▶ _PROBLEM DESCRIPTION_: I need each line of the entries below that includes the string "lines".
** Opening INFORMATION PROVIDED block **
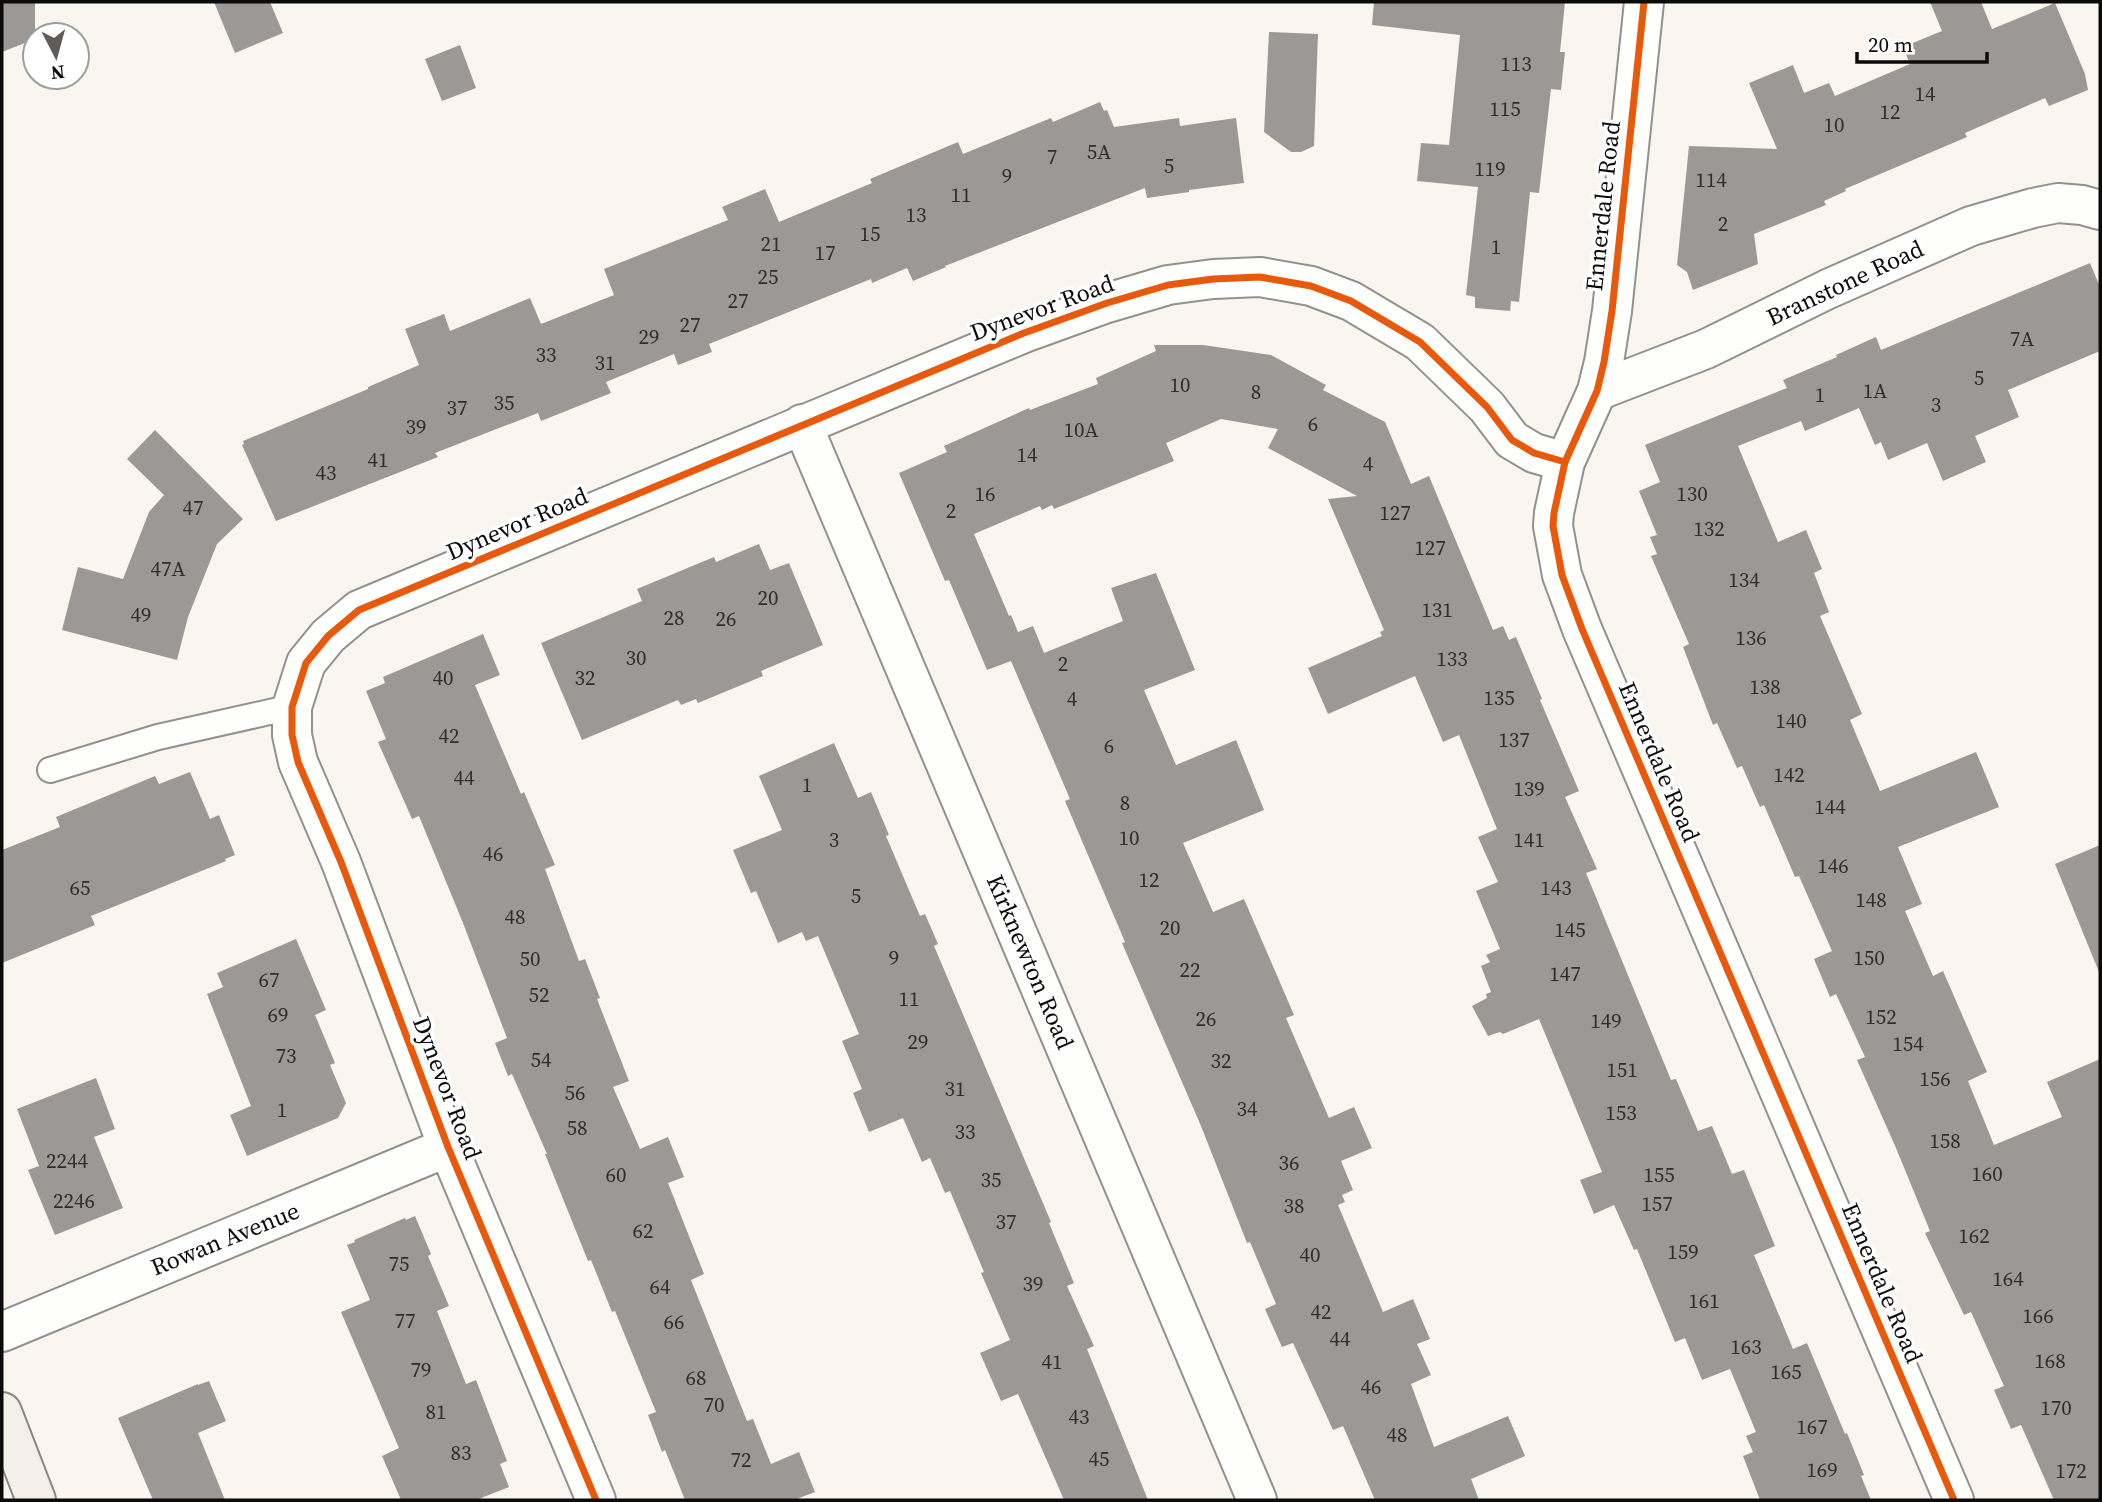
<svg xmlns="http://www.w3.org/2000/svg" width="2102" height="1502" font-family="'Source Serif 4',serif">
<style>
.building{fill:#9c9895}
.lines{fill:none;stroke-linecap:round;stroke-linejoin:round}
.service-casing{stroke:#93908e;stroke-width:28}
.minor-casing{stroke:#93908e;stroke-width:42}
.secondary-casing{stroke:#898784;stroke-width:42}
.service{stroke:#fefefd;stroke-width:24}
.minor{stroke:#fefefd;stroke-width:38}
.secondary{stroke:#f4efe8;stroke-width:38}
.cycleway-casing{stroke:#fff;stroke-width:11}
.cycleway{stroke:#e8590c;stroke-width:7}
.labels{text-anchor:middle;stroke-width:7;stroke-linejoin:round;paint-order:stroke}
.number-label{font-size:21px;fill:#2f2e2e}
.street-label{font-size:24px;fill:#0b0b0b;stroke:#fff}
</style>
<rect width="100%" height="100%" fill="#faf5ef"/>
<!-- building -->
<g class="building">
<polygon points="2,2 35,2 35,39 2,52"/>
<polygon points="214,2 270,2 283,33 235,53"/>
<polygon points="1374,2 1565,2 1560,52 1565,52 1561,90 1551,89 1539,193 1530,192 1519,302 1511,301 1510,311 1475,308 1475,297 1466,295 1478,187 1417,181 1421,143 1449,145 1460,35 1372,25"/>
<polygon points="1930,2 1981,2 1992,29 2055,3 2085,74 2088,90 2049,106 2045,98 1965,133 1967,137 1845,189 1846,191 1824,201 1826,205 1754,234 1758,264 1693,290 1687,272 1677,265 1689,146 1777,149 1749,83 1793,65 1804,93 1829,83 1835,96 1910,64 1903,47 1942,31"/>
<polygon points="1269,32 1318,34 1314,146 1301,152 1291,152 1264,132"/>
<polygon points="460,45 476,88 442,101 425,59"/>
<polygon points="1100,102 1104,111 1107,110 1114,127 1179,118 1180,126 1236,118 1244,183 1189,190 1189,192 1147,198 1145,188 945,266 946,267 913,281 907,268 872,283 871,279 709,344 712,352 678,365 674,354 606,382 611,393 541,421 538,413 435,453 438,457 276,521 242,445 244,444 243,441 368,389 368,387 419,365 405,329 444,314 450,331 530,298 541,324 614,295 604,269 728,220 722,207 765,189 779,222 872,183 870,179 958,142 963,154 1051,118 1053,122"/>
<polygon points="2090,263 2100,287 2100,351 2008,390 2019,417 1975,436 1986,462 1943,481 1927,443 1888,460 1881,442 1875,445 1859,408 1805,431 1801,421 1738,446 1778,542 1806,530 1822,569 1814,573 1829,612 1820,616 1862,714 1850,720 1880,791 1976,752 1999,807 1898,847 1922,904 1905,911 1933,976 1943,971 1987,1072 1968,1081 1994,1145 2062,1117 2047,1082 2100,1059 2100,1500 2054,1500 2021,1425 2011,1429 1994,1390 2004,1386 1971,1312 1964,1315 1925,1233 1930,1231 1896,1148 1857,1060 1865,1057 1836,994 1830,997 1814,959 1832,951 1799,876 1795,877 1764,805 1760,807 1742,766 1737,768 1717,723 1713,725 1683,647 1689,644 1651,556 1657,554 1650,537 1657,535 1639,491 1660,482 1645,445 1787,388 1783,380 1837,357 1836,355 1876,337 1881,350"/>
<polygon points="1154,345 1203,345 1271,355 1326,385 1323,390 1385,422 1411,484 1429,476 1493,630 1503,626 1509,640 1516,637 1542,699 1540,700 1579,791 1565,797 1597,869 1586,873 1671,1080 1676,1079 1698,1131 1712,1126 1732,1174 1744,1170 1775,1246 1754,1255 1793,1349 1807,1343 1845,1434 1847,1433 1864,1475 1861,1476 1871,1500 1760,1500 1743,1456 1753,1452 1746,1436 1756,1432 1730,1369 1702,1380 1685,1338 1675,1342 1637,1249 1634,1250 1614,1205 1594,1214 1580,1180 1602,1172 1539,1019 1503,1034 1500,1032 1488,1036 1472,1006 1487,998 1486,994 1491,992 1481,966 1490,962 1486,955 1500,949 1476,891 1498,882 1478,837 1497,829 1459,735 1443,742 1415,676 1328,714 1308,668 1382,636 1380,632 1384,630 1328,499 1357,496 1268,448 1278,429 1221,419 1166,443 1174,461 1054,509 1052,505 1042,510 1040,506 974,534 1009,616 1011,615 1018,632 1033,626 1044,653 1123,621 1111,588 1156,573 1195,670 1144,690 1176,765 1236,740 1264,810 1183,843 1213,912 1244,899 1294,1015 1286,1018 1329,1118 1354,1107 1372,1148 1341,1161 1353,1190 1342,1195 1345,1202 1338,1205 1383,1312 1413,1299 1430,1339 1417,1344 1431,1375 1411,1384 1434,1447 1508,1416 1525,1456 1471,1479 1479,1500 1375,1500 1343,1426 1333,1430 1293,1343 1282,1347 1265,1309 1276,1304 1250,1242 1247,1243 1201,1126 1122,943 1125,942 1065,801 1070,799 1011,661 987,670 949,580 945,581 899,473 947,452 944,446 1029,408 1030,410 1098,384 1096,378 1156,351"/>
<polygon points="155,430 243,519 217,544 188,617 177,660 62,630 78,567 123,579 149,512 164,495 127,459"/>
<polygon points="759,544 770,570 789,563 823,645 761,671 763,676 698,703 696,699 681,705 678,700 582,740 541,643 642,601 637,589 714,557 716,562"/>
<polygon points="483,634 500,675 475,685 521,794 524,792 555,865 545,869 579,961 585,959 600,998 597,999 629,1081 613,1087 640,1149 668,1137 684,1177 668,1183 704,1274 691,1280 747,1421 753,1419 771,1464 799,1452 815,1492 794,1500 685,1500 665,1450 662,1452 648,1415 656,1412 615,1311 612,1312 591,1260 588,1261 545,1154 547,1154 512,1074 508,1076 495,1043 507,1038 463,923 419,816 412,819 378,742 386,739 366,691 385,683 383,677"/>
<polygon points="834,743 858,798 871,792 889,835 886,836 920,916 925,914 938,944 934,946 1051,1222 1049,1223 1074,1283 1067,1286 1094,1346 1087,1349 1148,1500 1064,1500 1018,1394 1001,1401 980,1353 1010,1340 981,1273 984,1272 950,1191 945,1193 930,1158 922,1162 903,1118 869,1132 853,1093 862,1089 842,1041 859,1034 818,936 806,941 802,932 778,943 756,891 751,893 733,850 782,830 759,776"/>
<polygon points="190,772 210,819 219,815 235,855 225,859 226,861 91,916 95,925 2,963 2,850 60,827 56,817 155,776 159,784"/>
<polygon points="2100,845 2100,972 2099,972 2055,864"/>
<polygon points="296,939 326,1010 315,1015 335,1063 330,1065 346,1103 338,1118 247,1156 230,1115 251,1106 207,994 223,987 217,973"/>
<polygon points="96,1078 115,1129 94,1137 123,1208 55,1235 28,1170 39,1166 17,1109"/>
<polygon points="415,1216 431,1254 428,1256 449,1306 437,1311 466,1384 476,1380 507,1461 500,1464 509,1487 476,1500 401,1500 382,1456 399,1448 341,1312 370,1300 347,1245 355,1242 354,1240 405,1218 406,1220"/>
<polygon points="209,1381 226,1421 198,1433 225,1500 153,1500 118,1418 198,1384 198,1385"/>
</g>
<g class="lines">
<!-- service casing -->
<g class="service-casing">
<polyline id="service" points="50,770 158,737 292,707"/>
</g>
<!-- minor casing -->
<g class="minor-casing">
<g id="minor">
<polyline points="1644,2 1612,311 1604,362 1597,391 1565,462 1554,513 1553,526 1562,575 1582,629 1954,1500"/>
<polyline points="1597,391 1706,349 1828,289 1971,226 2033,208 2058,203 2082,205 2100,210"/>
<polyline points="802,424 1257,1500"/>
<polyline points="2,1332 448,1147"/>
<polyline points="596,1500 448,1147 341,862 298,762 292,735 292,707 306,663 328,636 359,610 1024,333 1107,303 1168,285 1213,279 1260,277 1311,286 1351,301 1420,342 1487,407 1512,440 1534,453 1565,462"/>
</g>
</g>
<!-- secondary casing -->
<g class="secondary-casing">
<polyline id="secondary" points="2,1412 36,1500"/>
</g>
<!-- service -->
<use href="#service" class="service"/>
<!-- minor -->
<use href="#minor" class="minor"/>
<!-- secondary -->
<use href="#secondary" class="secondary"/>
<!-- cycleway casing -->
<g class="cycleway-casing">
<g id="cycleway">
<polyline points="1644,2 1612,311 1604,362 1597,391 1565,462 1554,513 1553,526 1562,575 1582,629 1954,1500"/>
<polyline points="596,1500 448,1147 341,862 298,762 292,735 292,707 306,663 328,636 359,610 1024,333 1107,303 1168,285 1213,279 1260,277 1311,286 1351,301 1420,342 1487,407 1512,440 1534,453 1565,462"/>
</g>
</g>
<!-- cycleway -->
<use href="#cycleway" class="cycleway"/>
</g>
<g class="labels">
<!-- number labels -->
<g class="number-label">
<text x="1516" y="71">113</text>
<text x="1925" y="101">14</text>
<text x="1505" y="116">115</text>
<text x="1890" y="119">12</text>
<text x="1834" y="132">10</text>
<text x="1099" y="159">5A</text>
<text x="1052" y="164">7</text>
<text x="1169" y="173">5</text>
<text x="1490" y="176">119</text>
<text x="1007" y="183">9</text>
<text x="1711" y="187">114</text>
<text x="961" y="202">11</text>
<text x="916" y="222">13</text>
<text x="1723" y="231">2</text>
<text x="870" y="241">15</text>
<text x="771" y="251">21</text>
<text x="1496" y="254">1</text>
<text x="825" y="260">17</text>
<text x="768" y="284">25</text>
<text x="738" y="308">27</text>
<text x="690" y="332">27</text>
<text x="649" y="344">29</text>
<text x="2022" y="346">7A</text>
<text x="546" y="362">33</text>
<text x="605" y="370">31</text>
<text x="1979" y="385">5</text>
<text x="1180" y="392">10</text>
<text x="1875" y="398">1A</text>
<text x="1256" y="399">8</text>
<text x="1820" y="402">1</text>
<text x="504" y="410">35</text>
<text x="1936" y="412">3</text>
<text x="457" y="415">37</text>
<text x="1313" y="431">6</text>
<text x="416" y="434">39</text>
<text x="1081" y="437">10A</text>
<text x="1027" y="462">14</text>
<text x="378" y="467">41</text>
<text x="1368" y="471">4</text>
<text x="326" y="480">43</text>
<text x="985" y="501">16</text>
<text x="1692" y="501">130</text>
<text x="193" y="515">47</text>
<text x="951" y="518">2</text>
<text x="1395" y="520">127</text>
<text x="1709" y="536">132</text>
<text x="1430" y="555">127</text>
<text x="168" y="576">47A</text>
<text x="1744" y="587">134</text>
<text x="768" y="605">20</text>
<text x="1437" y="617">131</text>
<text x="141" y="622">49</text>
<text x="674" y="625">28</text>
<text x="726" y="626">26</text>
<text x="1751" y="645">136</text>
<text x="636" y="665">30</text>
<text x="1452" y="666">133</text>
<text x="1063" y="671">2</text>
<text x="443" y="685">40</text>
<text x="585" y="685">32</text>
<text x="1765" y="694">138</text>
<text x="1499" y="705">135</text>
<text x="1072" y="706">4</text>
<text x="1791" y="728">140</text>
<text x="449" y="743">42</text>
<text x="1514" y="747">137</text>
<text x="1109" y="753">6</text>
<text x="1789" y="782">142</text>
<text x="464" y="785">44</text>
<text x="807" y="792">1</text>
<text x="1529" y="796">139</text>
<text x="1125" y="810">8</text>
<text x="1830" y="814">144</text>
<text x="1129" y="845">10</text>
<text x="834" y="847">3</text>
<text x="1529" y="847">141</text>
<text x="493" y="861">46</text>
<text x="1833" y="873">146</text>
<text x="1149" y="887">12</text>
<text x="80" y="895">65</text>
<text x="1556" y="895">143</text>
<text x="856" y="903">5</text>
<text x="1871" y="907">148</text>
<text x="515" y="924">48</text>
<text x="1170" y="935">20</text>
<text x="1570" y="937">145</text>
<text x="894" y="965">9</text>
<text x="1869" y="965">150</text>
<text x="530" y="966">50</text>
<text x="1190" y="977">22</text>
<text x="1565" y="981">147</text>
<text x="269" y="987">67</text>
<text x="539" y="1002">52</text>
<text x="909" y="1006">11</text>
<text x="278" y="1022">69</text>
<text x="1881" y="1024">152</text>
<text x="1206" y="1026">26</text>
<text x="1606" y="1028">149</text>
<text x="918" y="1049">29</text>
<text x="1908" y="1051">154</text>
<text x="286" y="1063">73</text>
<text x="541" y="1067">54</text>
<text x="1221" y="1068">32</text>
<text x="1622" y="1077">151</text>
<text x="1935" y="1086">156</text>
<text x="955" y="1096">31</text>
<text x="575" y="1100">56</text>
<text x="1247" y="1116">34</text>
<text x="282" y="1117">1</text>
<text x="1621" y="1120">153</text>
<text x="577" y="1135">58</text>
<text x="965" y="1139">33</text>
<text x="1945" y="1148">158</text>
<text x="67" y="1168">2244</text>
<text x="1289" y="1170">36</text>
<text x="1987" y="1181">160</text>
<text x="616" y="1182">60</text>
<text x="1659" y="1182">155</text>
<text x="991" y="1187">35</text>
<text x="74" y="1208">2246</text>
<text x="1657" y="1211">157</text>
<text x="1294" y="1213">38</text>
<text x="1006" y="1229">37</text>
<text x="643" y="1238">62</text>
<text x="1974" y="1243">162</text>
<text x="1683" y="1259">159</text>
<text x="1310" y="1262">40</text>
<text x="399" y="1271">75</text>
<text x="2008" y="1286">164</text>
<text x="1033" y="1291">39</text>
<text x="660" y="1294">64</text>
<text x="1704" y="1308">161</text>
<text x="1321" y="1319">42</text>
<text x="2038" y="1323">166</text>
<text x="405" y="1328">77</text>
<text x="674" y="1329">66</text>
<text x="1340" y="1346">44</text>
<text x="1746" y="1354">163</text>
<text x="2050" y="1368">168</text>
<text x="1052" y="1369">41</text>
<text x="421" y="1377">79</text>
<text x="1786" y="1379">165</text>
<text x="696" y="1385">68</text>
<text x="1371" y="1394">46</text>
<text x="714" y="1412">70</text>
<text x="2056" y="1415">170</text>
<text x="436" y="1419">81</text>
<text x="1079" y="1424">43</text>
<text x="1812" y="1434">167</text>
<text x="1397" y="1442">48</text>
<text x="461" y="1460">83</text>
<text x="1099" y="1466">45</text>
<text x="741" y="1467">72</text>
<text x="1822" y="1477">169</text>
<text x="2071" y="1478">172</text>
</g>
<!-- street labels -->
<g class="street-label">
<text transform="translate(1603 206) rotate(-84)" y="8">Ennerdale Road</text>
<text transform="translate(1845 283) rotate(-25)" y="8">Branstone Road</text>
<text transform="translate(1042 308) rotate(-20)" y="8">Dynevor Road</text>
<text transform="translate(517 524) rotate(-23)" y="8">Dynevor Road</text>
<text transform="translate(1659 762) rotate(67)" y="8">Ennerdale Road</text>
<text transform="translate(1030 962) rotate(67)" y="8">Kirknewton Road</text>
<text transform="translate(447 1088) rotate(69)" y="8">Dynevor Road</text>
<text transform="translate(225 1239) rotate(-22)" y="8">Rowan Avenue</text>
<text transform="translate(1882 1283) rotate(67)" y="8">Ennerdale Road</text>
</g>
</g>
<!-- border -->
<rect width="2102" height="1502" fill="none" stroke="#0b0b0b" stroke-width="7"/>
<!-- north arrow -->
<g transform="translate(56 56) rotate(174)"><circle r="33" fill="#ffffff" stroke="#9d9d9d" stroke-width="2"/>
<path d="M0-5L12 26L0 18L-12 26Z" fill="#5f5d5b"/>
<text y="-10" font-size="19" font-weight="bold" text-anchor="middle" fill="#0b0b0b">N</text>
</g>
<!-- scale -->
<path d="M1857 52v10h130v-10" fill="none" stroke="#0b0b0b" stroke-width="3.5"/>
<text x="1868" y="52" font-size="21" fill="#0b0b0b" stroke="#ffffff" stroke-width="5" paint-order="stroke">20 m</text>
</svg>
** Closing INFORMATION PROVIDED block **
▶ _COMPLETED TASK_:
.lines{fill:none;stroke-linecap:round;stroke-linejoin:round}
<g class="lines">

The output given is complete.